Categories: Uncategorized

It may have been treason, but not a coup

What happened Wednesday, Jan. 6, in the nation’s capital was ugly, a stain on democracy, treasonous on the part of some of those who breached the Capitol and invaded the Rotunda.

Some of the mob gets inside. (Photo: ABC News)

But it was no more a “coup” than the James Throckmorton Middle School production of “1776.”

Here is a standard definition of coup d’etat:

“A sudden and decisive action in politics, especially one resulting in a change of government illegally or by force.”

Like fingerprints, every coup is different, but most share some characteristics.

Force is one of them. Usually, they are backed by the military, by the people who have the biggest guns.

There was no military involvement 1/6/21. Except to break it up.

Even without the military, those attempting to seize the government usually are heavily armed.

Almost none of the criminals in the Rotunda 1/6/21 had firearms. The only person shot was a protestor, an unarmed white woman named Ashli Babbitt. Capitol policeman Brian Sicknick died of wounds after being hit in the head by a fire extinguisher. 

Because protestors were unarmed, they used flag poles as spears and threw fire extinguishers instead of grenades. 

While some of the accused criminals before the protests allegedly had conspired on the internet to grab some U.S. leaders, such as Democrat Nancy Pelosi, and Republican Mike Pence, there seemed to be no concrete plan to carry out this wishful thinking.

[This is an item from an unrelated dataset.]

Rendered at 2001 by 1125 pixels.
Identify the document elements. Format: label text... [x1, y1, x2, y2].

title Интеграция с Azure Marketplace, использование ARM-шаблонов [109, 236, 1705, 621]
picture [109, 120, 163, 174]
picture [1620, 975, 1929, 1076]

There is zero evidence of an overall plan to capture the government, which coups usually have, along with an identifiable leader. 

One aim of a coup is to replace the leader, the president. This group of criminals already had the president. Did they think taking the Capitol would keep him in office? There is no proof of that. They were in a play-acting world of their own.

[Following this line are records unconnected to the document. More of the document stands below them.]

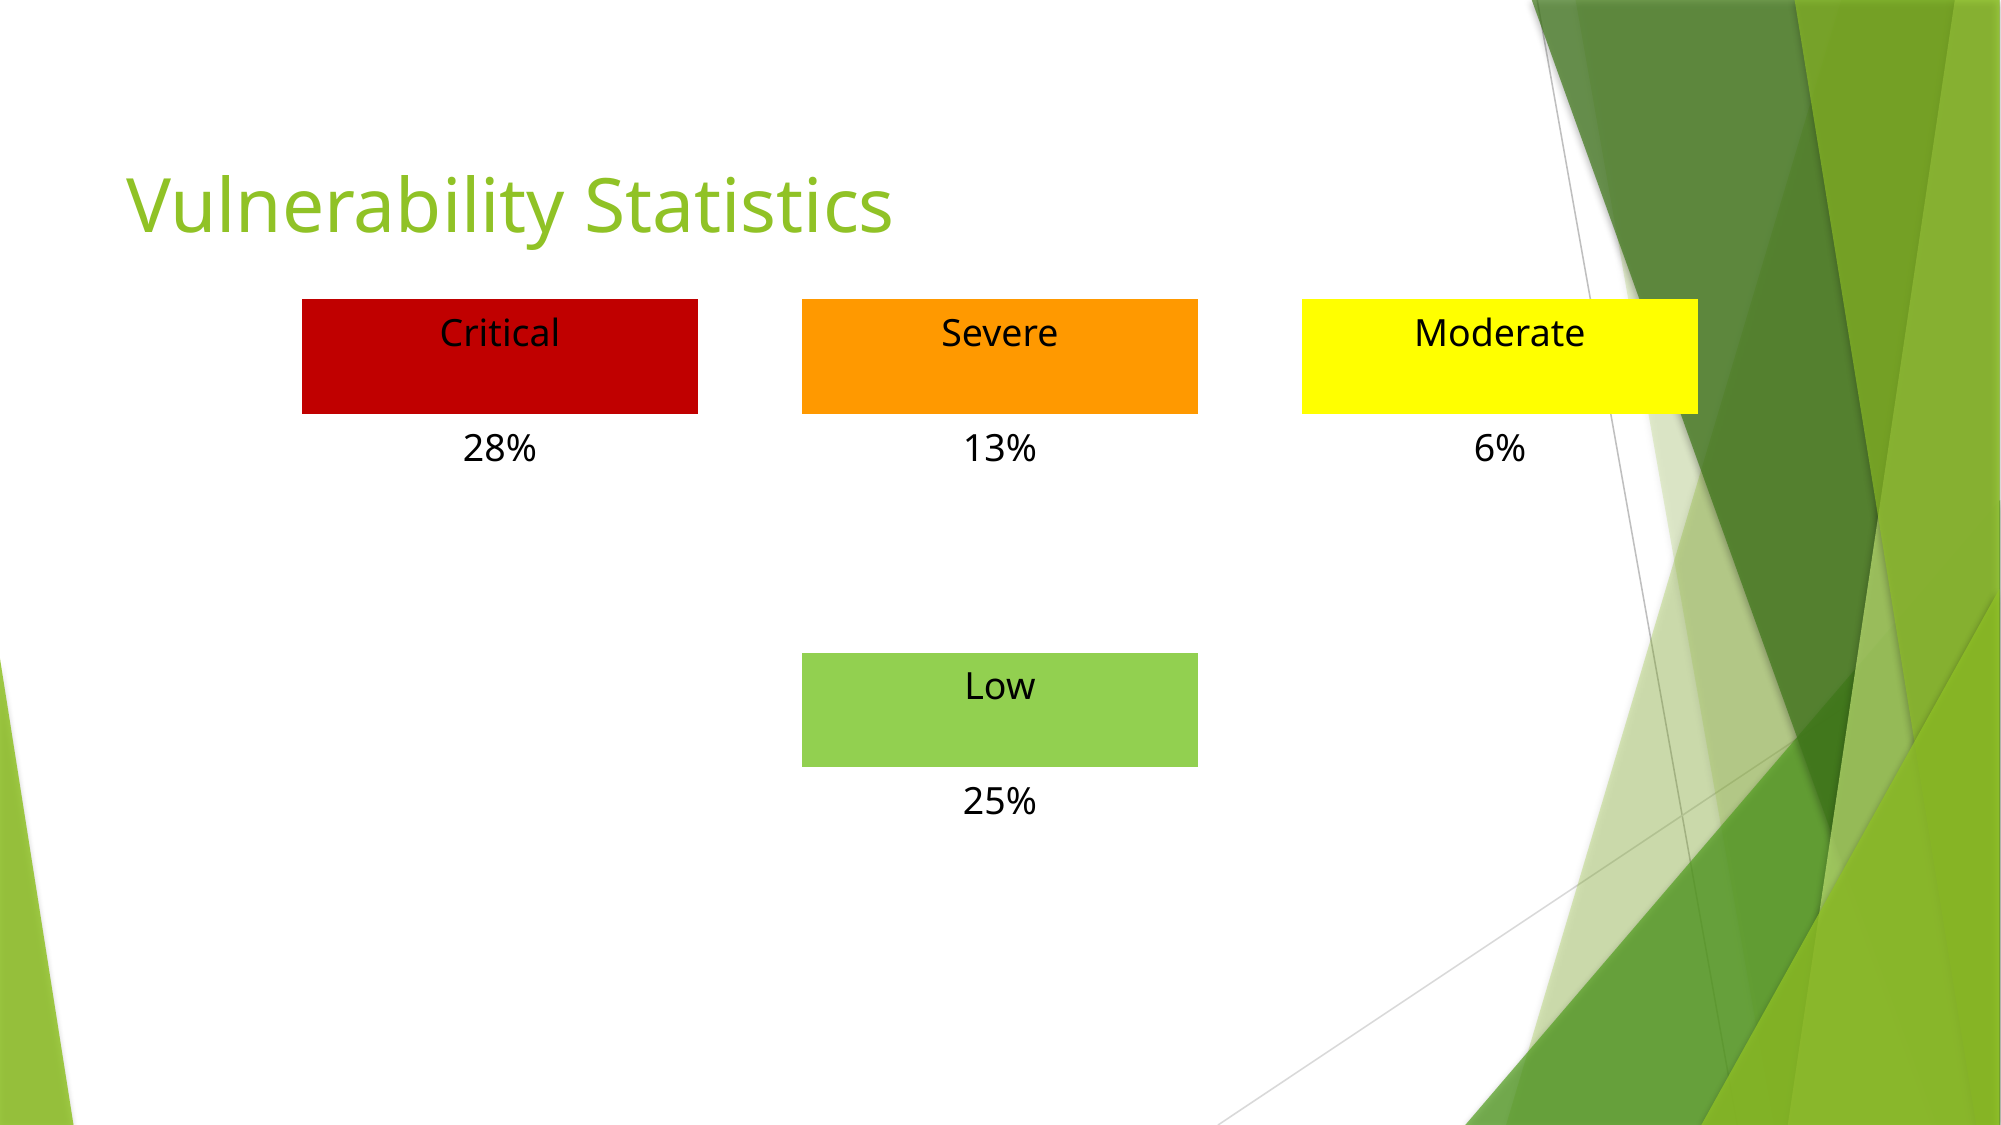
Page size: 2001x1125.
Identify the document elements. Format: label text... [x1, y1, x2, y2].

table_header Moderate [1302, 299, 1698, 414]
table_cell 28% [302, 414, 698, 528]
table_cell 25% [802, 767, 1198, 881]
table_cell 13% [802, 414, 1198, 528]
title Vulnerability Statistics [111, 99, 1522, 317]
table_cell 6% [1302, 414, 1698, 528]
table_header Low [802, 653, 1198, 767]
table_header Severe [802, 299, 1198, 414]
table_header Critical [302, 299, 698, 414]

Typically in a coup, the military seizes the airport, the TV station, the newspaper, the radio, the telephone company to control the means of communication.

Had a rogue military unit smashed into the Washington Post, they would have captured an empty building. Everyone’s working from home. Pretty much the same at Washington TV news bureaus, but headquarters would have taken them off the air had they been captured, Telephone? Everyone has a cell phone and communication through internet platforms.

There was no suggestion the criminal plotters even thought about this or had developed a “plan,” such as the alleged Michigan plotters, to capture lawmakers in the Capitol.

The accused Michigan traitors are awaiting trial.

The best estimate I have seen is that there were maybe 300,000 Trump supporters in D.C. that day.

Some 1% of them, or 3,000 people, gathered on the Capitol steps, and some 1% of them breached the Capitol.

Many of them wandered through the halls like tourists, while the worst of them broke windows, vandalized offices, shit on the floors, stole government property and fought with police.

In the worst case scenario — for which there is no evidence of a credible plan — they would have “captured” the Capitol building.

And there they would have been, completely surrounded, isolated, and ready for arrest. 

This is a coup?

No, it was not. It was criminal, it was traitorous, but not an actual attempt to replace the elected government with one of its own, which is what real coups do.

So why is it called a coup by many in the news media?

Because it sounds cool — they’ve never covered a coup before. Let’s put this on the resume!

Or maybe they don’t actually know what a coup is, or because they want to paint this in the darkest terms for their own purposes.

What might those be? An obvious hatred for Donald J. Trump, of course, but let’s not overlook this scenario: The more fear they create over a nonexistent coup, the more they can shrivel your civil liberties and Constitutional right to protest — peaceably, which is what most of the Trumpsters in D.C. did. The vast majority of them fell victim to the repeated lie that the election was stolen. It is sad, but not a crime, to believe lies, and protests, even loud and ugly ones are not “coups.”

But they can be treason, and those who broke the law must be prosecuted. And will be.